- Exercise description
Please write out the part of the comments about Lemmy and Reddit below, word for word, from "Yeah, I post" up to and including "community, ya know?".

- Supplied passage
* * *

Reddit mods censored a lot of content both posts and comments. That was part of the reason reddit was not a positive experience and became a echo chamber. Lemmy appears to be more like the old internet where there were a diverse community of ideas and views.
I really like the default active sorting keeping discussions in older threads alive for longer. The comment sorting also makes it easier to join discussions later on :)
Absolutely, I feel closer to the community here on lemmy.
I am more of a sarcastic commenter. Made a couple of posts though. However, I am upvoting a lot more stuff here as I never really upvoted posts on that other site that hates 3rd party stuff. I want to make sure this stuff actually works and people don’t go crawling back to that site that makes you Spez out.
I think actually feeling like you are being seen is a big factor for me. I felt buried in Reddit and so far this community just feels right. I really do hope it stays that way.
I?m posting less overall, I think. I'm used to interactng in specific communities that haven't hit critical mass yet.
I have already written more comments here than I ever did on reddit. I want lemmy to succeed and it needs even us lurkers to do that. It ain't much--but I am commenting ;)
Yeah, I post more. Gotta do my part to make this community alive.
Yeah, I've been posting a lot more on the websites I've switched to. Just want to help build the community, ya know?
Posting and commenting on Lemmy feels a lot better, like a breath of fresh air. The last few years on Reddit got progressively more combative as certain types of people found their soap box there. Literally any comment could turn into a toxic political spitting match when the topic had nothing to do with politics. Probably a good mix of trolls and bots in there to incite the toxicity among the actual people who bought it. It’s amazing how many people actively defend Reddit’s ability to milk their user base and I think that says a lot about the community too.

* * *

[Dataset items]
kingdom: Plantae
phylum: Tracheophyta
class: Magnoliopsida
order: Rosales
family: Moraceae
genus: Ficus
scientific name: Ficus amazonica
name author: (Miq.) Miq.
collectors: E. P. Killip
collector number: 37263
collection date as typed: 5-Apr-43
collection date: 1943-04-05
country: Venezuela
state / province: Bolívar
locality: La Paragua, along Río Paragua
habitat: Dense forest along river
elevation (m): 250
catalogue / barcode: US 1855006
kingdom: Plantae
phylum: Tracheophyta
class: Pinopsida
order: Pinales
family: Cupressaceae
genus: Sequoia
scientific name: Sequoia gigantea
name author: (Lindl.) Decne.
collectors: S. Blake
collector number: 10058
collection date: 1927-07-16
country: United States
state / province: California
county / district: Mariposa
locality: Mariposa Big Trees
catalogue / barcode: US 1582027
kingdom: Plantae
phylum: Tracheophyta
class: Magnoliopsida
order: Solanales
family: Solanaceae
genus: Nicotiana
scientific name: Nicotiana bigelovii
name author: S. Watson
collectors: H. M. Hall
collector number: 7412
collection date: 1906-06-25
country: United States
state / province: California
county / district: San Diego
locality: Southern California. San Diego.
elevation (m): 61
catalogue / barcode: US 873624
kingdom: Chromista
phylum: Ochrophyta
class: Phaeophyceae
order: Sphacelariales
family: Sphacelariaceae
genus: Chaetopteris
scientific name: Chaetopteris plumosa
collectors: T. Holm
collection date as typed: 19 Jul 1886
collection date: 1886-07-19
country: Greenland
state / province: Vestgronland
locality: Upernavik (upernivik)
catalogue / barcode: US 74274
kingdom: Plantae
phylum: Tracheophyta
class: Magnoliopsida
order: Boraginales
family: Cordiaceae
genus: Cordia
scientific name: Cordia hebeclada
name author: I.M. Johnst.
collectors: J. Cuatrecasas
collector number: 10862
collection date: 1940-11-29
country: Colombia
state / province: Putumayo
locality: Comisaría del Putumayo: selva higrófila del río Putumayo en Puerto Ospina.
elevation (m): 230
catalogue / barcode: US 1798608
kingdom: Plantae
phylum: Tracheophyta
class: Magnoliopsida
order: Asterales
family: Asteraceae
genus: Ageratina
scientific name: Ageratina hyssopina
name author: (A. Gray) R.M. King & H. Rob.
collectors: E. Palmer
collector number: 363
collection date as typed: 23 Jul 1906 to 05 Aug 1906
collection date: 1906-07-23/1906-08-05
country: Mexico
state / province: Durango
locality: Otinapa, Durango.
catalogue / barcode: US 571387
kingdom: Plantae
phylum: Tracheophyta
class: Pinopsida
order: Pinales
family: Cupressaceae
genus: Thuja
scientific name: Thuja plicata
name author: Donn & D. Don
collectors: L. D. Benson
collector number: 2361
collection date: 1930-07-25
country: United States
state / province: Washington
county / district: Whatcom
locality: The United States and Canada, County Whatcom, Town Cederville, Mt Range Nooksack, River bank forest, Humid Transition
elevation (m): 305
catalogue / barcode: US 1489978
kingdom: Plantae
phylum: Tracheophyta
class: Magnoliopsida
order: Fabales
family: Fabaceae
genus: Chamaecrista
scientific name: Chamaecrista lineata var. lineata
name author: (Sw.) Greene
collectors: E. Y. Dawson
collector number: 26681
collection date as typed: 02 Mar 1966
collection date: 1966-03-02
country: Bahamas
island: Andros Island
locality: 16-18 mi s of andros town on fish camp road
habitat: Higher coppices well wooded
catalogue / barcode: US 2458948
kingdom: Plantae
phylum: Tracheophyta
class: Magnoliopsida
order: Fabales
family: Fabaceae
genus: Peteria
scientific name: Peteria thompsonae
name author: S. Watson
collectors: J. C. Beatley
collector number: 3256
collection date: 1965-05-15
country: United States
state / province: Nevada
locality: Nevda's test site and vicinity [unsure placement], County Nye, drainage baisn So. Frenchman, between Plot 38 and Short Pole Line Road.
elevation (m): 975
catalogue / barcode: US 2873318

* * *

- Answer
Yeah, I post more. Gotta do my part to make this community alive.
Yeah, I've been posting a lot more on the websites I've switched to. Just want to help build the community, ya know?